--- DOCUMENT PASSAGE Enclosed Below ---
While many are aware of the Whitney Museum’s modest origins as a studio club of artist and collector Gertrude Vanderbilt Whitney, fewer know that only a few feet away from Whitney’s original studio lay another artist club that would also evolve into a long-standing New York art institution. Known today as the SculptureCenter, the Clay Club began as a meeting space and workshop for aspiring sculptors in 1928, founded by the sculptor Dorothea Denslow (1900-1971). Originally started in her Brooklyn studio, the group grew very quickly, and in less than two years, the Clay Club established a formal gallery and studio space at 4 West 8th Street.
No. 4 West 8th Street was originally a former stable for 8 Fifth Avenue. Built in 1856, 8 Fifth Avenue was a marble-faced building that used to be the residence of John Taylor Johnston, a prominent art collector and the first president of the Metropolitan Museum of Art. In comparison, 4 West 8th Street was a smaller yet still ornate brick carriage house, nestled next and just behind the refined townhouse to its west on 8th Street.
The Clay Club called West 8th Street home for nearly 20 years. During this period, it hosted a variety of exhibitions, including solo, group, thematic, and traveling shows, and also offered space for classes and artist studios. The club organized annual picnics on Staten Island, where members would gather at a natural clay site to create monumental sculptures. In the 1940s, many Clay Club members served in World War II, and the Clay Club’s studios were transformed into the Sculpture Canteen, where servicemen could access free classes and materials. After the war, veterans used the GI Bill to attend Clay Club classes, and this program was even promoted in silent film, called “Serviceman Visits the Sculptor’s Canteen.”
It’s worth noting that Japanese-American artist Isamu Noguchi’s first studio was located at the Clay Club. His studio and residence, listed as 33 MacDougal Alley, was located at the rear of 4 West 8th Street and it’s highly likely that Noguchi’s studio was housed in the same building as the Clay Club, with separate entrances.
In 1950, the Clay Club was forced to move. Their building, as well as other row houses facing 8th Street and Fifth Avenue, were demolished to make way for a new apartment building at 2 Fifth Avenue. According to the Greenwich Village Historic District designation report, the modern building “forms a backdrop at the eastern end and accentuates the contrast between this old street and the Twentieth Century.”
In the 1950s, the Clay Club transitioned into the SculptureCenter and relocated to 167 East 69th Street, where they spent years renovating the space to establish a gallery and workshops. Since then, SculptureCenter has expanded its operations, continuing to organize exhibitions and offer classes, while also introducing experimental programming such as “Touch and See: Sculpture Exhibition for the Blind and Sighted” in 1980.
In 2001, SculptureCenter acquired a trolley repair shop in Long Island City, Queens, which was redesigned by Maya Lin. This new space with an expansive exhibition space emphasizes the SculptureCenter’s modern commitment to the exhibiting of pioneering works by emerging and established artists.
--- End of Enclosed DOCUMENT PASSAGE ---
--- STUDY MATERIAL Enclosed Below ---
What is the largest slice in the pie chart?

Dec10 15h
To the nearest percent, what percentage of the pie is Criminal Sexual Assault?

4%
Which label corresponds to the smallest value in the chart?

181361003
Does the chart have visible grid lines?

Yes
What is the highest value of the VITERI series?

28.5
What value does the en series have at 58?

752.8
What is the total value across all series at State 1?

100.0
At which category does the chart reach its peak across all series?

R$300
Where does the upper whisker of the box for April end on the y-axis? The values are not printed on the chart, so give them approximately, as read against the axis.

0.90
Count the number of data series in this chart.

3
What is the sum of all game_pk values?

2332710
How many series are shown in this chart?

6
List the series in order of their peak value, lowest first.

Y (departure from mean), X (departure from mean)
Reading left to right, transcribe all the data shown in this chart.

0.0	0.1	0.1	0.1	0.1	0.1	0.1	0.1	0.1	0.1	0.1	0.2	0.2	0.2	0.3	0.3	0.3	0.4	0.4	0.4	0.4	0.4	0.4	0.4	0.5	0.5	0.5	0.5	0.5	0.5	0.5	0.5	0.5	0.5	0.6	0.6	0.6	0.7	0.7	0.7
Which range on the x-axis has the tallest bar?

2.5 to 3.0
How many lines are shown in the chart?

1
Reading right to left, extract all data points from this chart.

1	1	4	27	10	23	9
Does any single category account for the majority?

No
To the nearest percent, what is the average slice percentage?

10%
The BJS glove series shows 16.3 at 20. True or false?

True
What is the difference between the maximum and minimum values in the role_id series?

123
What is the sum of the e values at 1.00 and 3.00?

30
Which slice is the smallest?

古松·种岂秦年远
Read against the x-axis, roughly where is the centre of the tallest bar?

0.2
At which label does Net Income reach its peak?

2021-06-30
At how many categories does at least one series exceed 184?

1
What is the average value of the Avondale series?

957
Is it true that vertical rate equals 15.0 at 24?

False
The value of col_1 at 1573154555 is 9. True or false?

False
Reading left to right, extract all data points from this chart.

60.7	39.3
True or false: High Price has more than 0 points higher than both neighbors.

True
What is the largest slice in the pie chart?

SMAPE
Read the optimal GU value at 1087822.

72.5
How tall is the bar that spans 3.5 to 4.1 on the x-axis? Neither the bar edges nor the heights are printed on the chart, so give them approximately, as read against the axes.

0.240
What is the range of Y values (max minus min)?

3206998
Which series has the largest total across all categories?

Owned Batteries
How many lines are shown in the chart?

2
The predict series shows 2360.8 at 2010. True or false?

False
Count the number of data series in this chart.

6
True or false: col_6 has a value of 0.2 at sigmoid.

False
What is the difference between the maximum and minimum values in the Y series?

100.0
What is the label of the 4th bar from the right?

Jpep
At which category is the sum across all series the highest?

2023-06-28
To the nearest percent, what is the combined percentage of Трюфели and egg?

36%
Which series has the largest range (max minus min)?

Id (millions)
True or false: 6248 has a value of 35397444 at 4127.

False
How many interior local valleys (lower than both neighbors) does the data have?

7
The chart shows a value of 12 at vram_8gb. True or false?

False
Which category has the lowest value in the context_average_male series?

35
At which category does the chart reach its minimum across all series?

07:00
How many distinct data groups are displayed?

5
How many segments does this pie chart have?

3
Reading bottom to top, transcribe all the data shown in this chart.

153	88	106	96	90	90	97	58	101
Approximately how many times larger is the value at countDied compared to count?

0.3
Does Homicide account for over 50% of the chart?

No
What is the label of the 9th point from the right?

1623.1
--- End of Enclosed STUDY MATERIAL ---
**WORK INSTRUCTION:** Reproduce the text of the Clay Club passage starting at "While many are" and ending at "West 8th Street.".

**REPLY:**
While many are aware of the Whitney Museum’s modest origins as a studio club of artist and collector Gertrude Vanderbilt Whitney, fewer know that only a few feet away from Whitney’s original studio lay another artist club that would also evolve into a long-standing New York art institution. Known today as the SculptureCenter, the Clay Club began as a meeting space and workshop for aspiring sculptors in 1928, founded by the sculptor Dorothea Denslow (1900-1971). Originally started in her Brooklyn studio, the group grew very quickly, and in less than two years, the Clay Club established a formal gallery and studio space at 4 West 8th Street.